━━━━━ DATA FOR PROCESSING

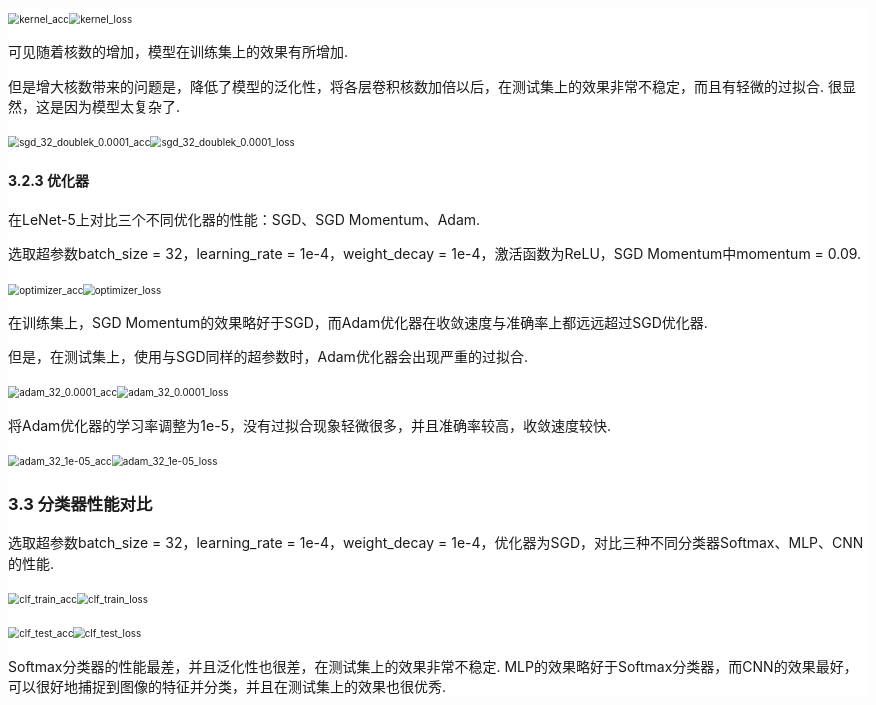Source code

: <img src="/Users/fulcrum/Zou/Courses/Machine Learning and Data Mining/Homework/hw3/result/cnn/kernel_acc.png" alt="kernel_acc" style="zoom:70%;" /><img src="/Users/fulcrum/Zou/Courses/Machine Learning and Data Mining/Homework/hw3/result/cnn/kernel_loss.png" alt="kernel_loss" style="zoom:70%;" />

可见随着核数的增加，模型在训练集上的效果有所增加.

但是增大核数带来的问题是，降低了模型的泛化性，将各层卷积核数加倍以后，在测试集上的效果非常不稳定，而且有轻微的过拟合. 很显然，这是因为模型太复杂了.

<img src="/Users/fulcrum/Zou/Courses/Machine Learning and Data Mining/Homework/hw3/result/cnn/sgd_32_doublek_0.0001_acc.png" alt="sgd_32_doublek_0.0001_acc" style="zoom:70%;" /><img src="/Users/fulcrum/Zou/Courses/Machine Learning and Data Mining/Homework/hw3/result/cnn/sgd_32_doublek_0.0001_loss.png" alt="sgd_32_doublek_0.0001_loss" style="zoom:70%;" />

#### 3.2.3 优化器

在LeNet-5上对比三个不同优化器的性能：SGD、SGD Momentum、Adam.

选取超参数batch_size = 32，learning_rate = 1e-4，weight_decay = 1e-4，激活函数为ReLU，SGD Momentum中momentum = 0.09.

<img src="/Users/fulcrum/Zou/Courses/Machine Learning and Data Mining/Homework/hw3/result/cnn/optimizer_acc.png" alt="optimizer_acc" style="zoom:70%;" /><img src="/Users/fulcrum/Zou/Courses/Machine Learning and Data Mining/Homework/hw3/result/cnn/optimizer_loss.png" alt="optimizer_loss" style="zoom:70%;" />

在训练集上，SGD Momentum的效果略好于SGD，而Adam优化器在收敛速度与准确率上都远远超过SGD优化器.

但是，在测试集上，使用与SGD同样的超参数时，Adam优化器会出现严重的过拟合.

<img src="/Users/fulcrum/Zou/Courses/Machine Learning and Data Mining/Homework/hw3/result/cnn/adam_32_0.0001_acc.png" alt="adam_32_0.0001_acc" style="zoom:70%;" /><img src="/Users/fulcrum/Zou/Courses/Machine Learning and Data Mining/Homework/hw3/result/cnn/adam_32_0.0001_loss.png" alt="adam_32_0.0001_loss" style="zoom:70%;" />

将Adam优化器的学习率调整为1e-5，没有过拟合现象轻微很多，并且准确率较高，收敛速度较快.

<img src="/Users/fulcrum/Zou/Courses/Machine Learning and Data Mining/Homework/hw3/result/cnn/adam_32_1e-05_acc.png" alt="adam_32_1e-05_acc" style="zoom:70%;" /><img src="/Users/fulcrum/Zou/Courses/Machine Learning and Data Mining/Homework/hw3/result/cnn/adam_32_1e-05_loss.png" alt="adam_32_1e-05_loss" style="zoom:70%;" />

### 3.3 分类器性能对比

选取超参数batch_size = 32，learning_rate = 1e-4，weight_decay = 1e-4，优化器为SGD，对比三种不同分类器Softmax、MLP、CNN的性能.

<img src="/Users/fulcrum/Zou/Courses/Machine Learning and Data Mining/Homework/hw3/result/clf_train_acc.png" alt="clf_train_acc" style="zoom:70%;" /><img src="/Users/fulcrum/Zou/Courses/Machine Learning and Data Mining/Homework/hw3/result/clf_train_loss.png" alt="clf_train_loss" style="zoom:70%;" />

<img src="/Users/fulcrum/Zou/Courses/Machine Learning and Data Mining/Homework/hw3/result/clf_test_acc.png" alt="clf_test_acc" style="zoom:70%;" /><img src="/Users/fulcrum/Zou/Courses/Machine Learning and Data Mining/Homework/hw3/result/clf_test_loss.png" alt="clf_test_loss" style="zoom:70%;" />

Softmax分类器的性能最差，并且泛化性也很差，在测试集上的效果非常不稳定. MLP的效果略好于Softmax分类器，而CNN的效果最好，可以很好地捕捉到图像的特征并分类，并且在测试集上的效果也很优秀.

━━━━━━━━━━

▶ TASK DETAILS
Reproduce every line above as it stands, leaving out the pictures.

▶ RESPONSE TO THIS TASK
Source code

: <img src="/Users/fulcrum/Zou/Courses/Machine Learning and Data Mining/Homework/hw3/result/cnn/kernel_acc.png" alt="kernel_acc" style="zoom:70%;" /><img src="/Users/fulcrum/Zou/Courses/Machine Learning and Data Mining/Homework/hw3/result/cnn/kernel_loss.png" alt="kernel_loss" style="zoom:70%;" />

可见随着核数的增加，模型在训练集上的效果有所增加.

但是增大核数带来的问题是，降低了模型的泛化性，将各层卷积核数加倍以后，在测试集上的效果非常不稳定，而且有轻微的过拟合. 很显然，这是因为模型太复杂了.

<img src="/Users/fulcrum/Zou/Courses/Machine Learning and Data Mining/Homework/hw3/result/cnn/sgd_32_doublek_0.0001_acc.png" alt="sgd_32_doublek_0.0001_acc" style="zoom:70%;" /><img src="/Users/fulcrum/Zou/Courses/Machine Learning and Data Mining/Homework/hw3/result/cnn/sgd_32_doublek_0.0001_loss.png" alt="sgd_32_doublek_0.0001_loss" style="zoom:70%;" />

#### 3.2.3 优化器

在LeNet-5上对比三个不同优化器的性能：SGD、SGD Momentum、Adam.

选取超参数batch_size = 32，learning_rate = 1e-4，weight_decay = 1e-4，激活函数为ReLU，SGD Momentum中momentum = 0.09.

<img src="/Users/fulcrum/Zou/Courses/Machine Learning and Data Mining/Homework/hw3/result/cnn/optimizer_acc.png" alt="optimizer_acc" style="zoom:70%;" /><img src="/Users/fulcrum/Zou/Courses/Machine Learning and Data Mining/Homework/hw3/result/cnn/optimizer_loss.png" alt="optimizer_loss" style="zoom:70%;" />

在训练集上，SGD Momentum的效果略好于SGD，而Adam优化器在收敛速度与准确率上都远远超过SGD优化器.

但是，在测试集上，使用与SGD同样的超参数时，Adam优化器会出现严重的过拟合.

<img src="/Users/fulcrum/Zou/Courses/Machine Learning and Data Mining/Homework/hw3/result/cnn/adam_32_0.0001_acc.png" alt="adam_32_0.0001_acc" style="zoom:70%;" /><img src="/Users/fulcrum/Zou/Courses/Machine Learning and Data Mining/Homework/hw3/result/cnn/adam_32_0.0001_loss.png" alt="adam_32_0.0001_loss" style="zoom:70%;" />

将Adam优化器的学习率调整为1e-5，没有过拟合现象轻微很多，并且准确率较高，收敛速度较快.

<img src="/Users/fulcrum/Zou/Courses/Machine Learning and Data Mining/Homework/hw3/result/cnn/adam_32_1e-05_acc.png" alt="adam_32_1e-05_acc" style="zoom:70%;" /><img src="/Users/fulcrum/Zou/Courses/Machine Learning and Data Mining/Homework/hw3/result/cnn/adam_32_1e-05_loss.png" alt="adam_32_1e-05_loss" style="zoom:70%;" />

### 3.3 分类器性能对比

选取超参数batch_size = 32，learning_rate = 1e-4，weight_decay = 1e-4，优化器为SGD，对比三种不同分类器Softmax、MLP、CNN的性能.

<img src="/Users/fulcrum/Zou/Courses/Machine Learning and Data Mining/Homework/hw3/result/clf_train_acc.png" alt="clf_train_acc" style="zoom:70%;" /><img src="/Users/fulcrum/Zou/Courses/Machine Learning and Data Mining/Homework/hw3/result/clf_train_loss.png" alt="clf_train_loss" style="zoom:70%;" />

<img src="/Users/fulcrum/Zou/Courses/Machine Learning and Data Mining/Homework/hw3/result/clf_test_acc.png" alt="clf_test_acc" style="zoom:70%;" /><img src="/Users/fulcrum/Zou/Courses/Machine Learning and Data Mining/Homework/hw3/result/clf_test_loss.png" alt="clf_test_loss" style="zoom:70%;" />

Softmax分类器的性能最差，并且泛化性也很差，在测试集上的效果非常不稳定. MLP的效果略好于Softmax分类器，而CNN的效果最好，可以很好地捕捉到图像的特征并分类，并且在测试集上的效果也很优秀.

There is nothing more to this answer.